Content is duplicated all the time, and in legitimate fashion. That's how news and press releases get syndicated. The one thing to remember is that if you do decide to duplicate content, or a portion of something (and this applies to any literary work - think plagiarism), is this: Make sure you specify the original author and source URL of the original document.
So how do you ensure you're getting credit for original content? The only sure fire way of doing so is by making sure that not only does Google index your document first (install a sitemap and use Webmaster Tools to communicate this information to Google), but the more prominent back links are to your content, the more reputable it will be - think of it as votes for the legitimacy and value of your document.
So this is how it works in a nutshell. Independent of everything else, the first source Google can find gets credit. If there are multiple unique sources for the same topic, then a site's overall ranking, as well as the relevance and prominence of back links to your content, are taken into account.
How to prevent Drupal front pages from being blocked?
Hello,
Great article - this answered a lot of my questions about duplicate content and how it is treated by search engines.

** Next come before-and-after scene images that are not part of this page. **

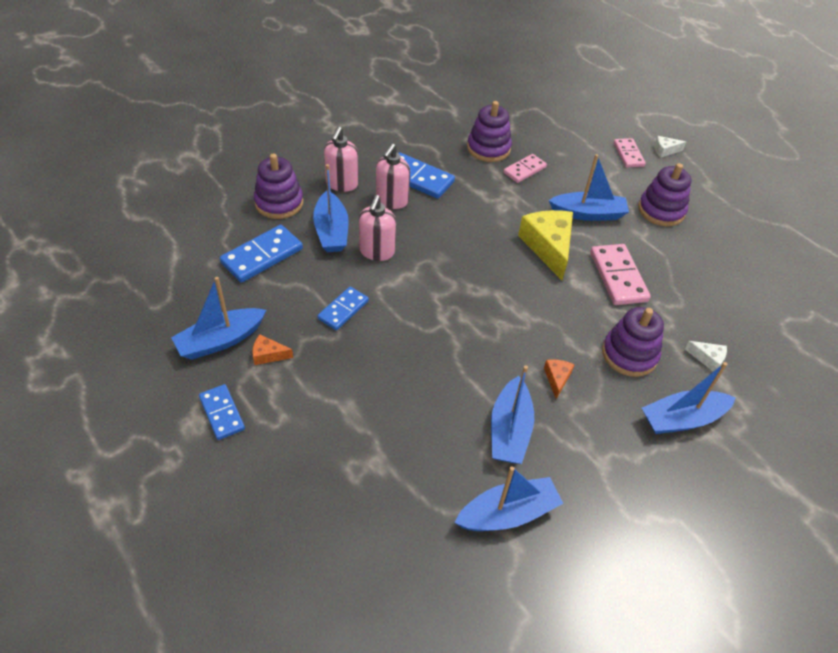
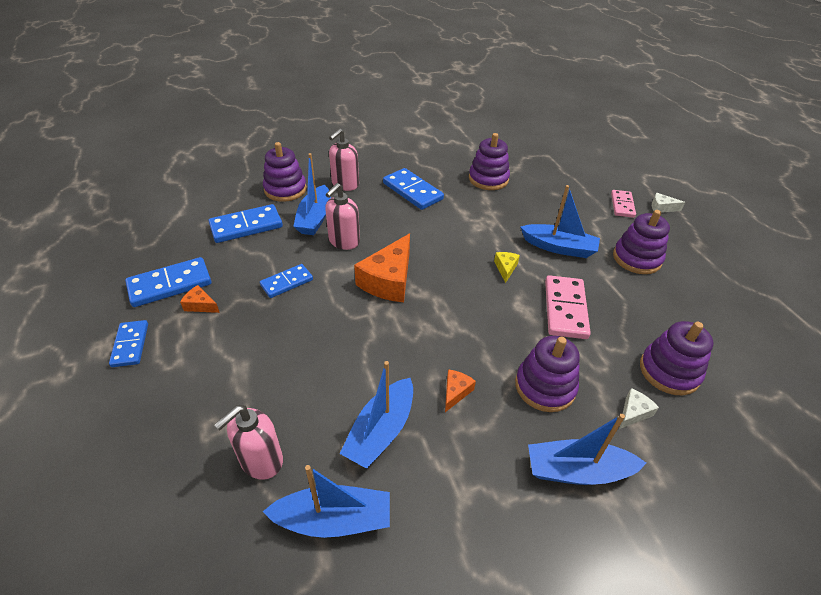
camera: 20 degrees right, 5 degrees down
(221, 340) = (170, 285): blue boat -> blue domino
(392, 201) = (380, 204): pink soap dispenser -> pink soap dispenser (261, 461)
(444, 284) = (389, 280): none -> orange cheese
(524, 170) = (513, 201): pink domino -> none
(548, 247) = (505, 268): yellow cheese -> yellow cheese, size x0.46
(707, 359) = (633, 412): white cheese -> white cheese turned 90 degrees counterclockwise
(723, 315) = (669, 371): none -> purple stacking toy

Two questions using Drupal:
1) Since the front page has its own name, will it be indexed if I block /node in robots.txt?
2) If I block /node in robots.txt, does that mean only the front page will be indexed, but not subsequent /node pages (ie. archived teaser pages)?
Thanks!
Drupal nodes and duplicate content
Hey there,
Great questions. I'm not sure I fully understand the first one, but here's a go at them:
1) The handling of your front page in Drupal depends on whether you have teasers set up (ie. a front page with a bunch of teasers that link to full pages). If you do, then the front page is only accessible via example.com and example.com/node. If you have /node blocked, search engines will only index example.com and you won't get hit for duplicate content on example.com/node. If you don't have teasers setup, your front page will be located at example.com and at example.com/title. If this is the case, you may want to block the /title version from robots.txt so there's no duplicate. I don't think you'll get penalized but you want to make sure Google indexes your root page, and not the /title page.
2) Yes, if you block /node, then the front page (in teaser mode) will get indexed. However, subsequent pages (ie. /node?page=2) will not.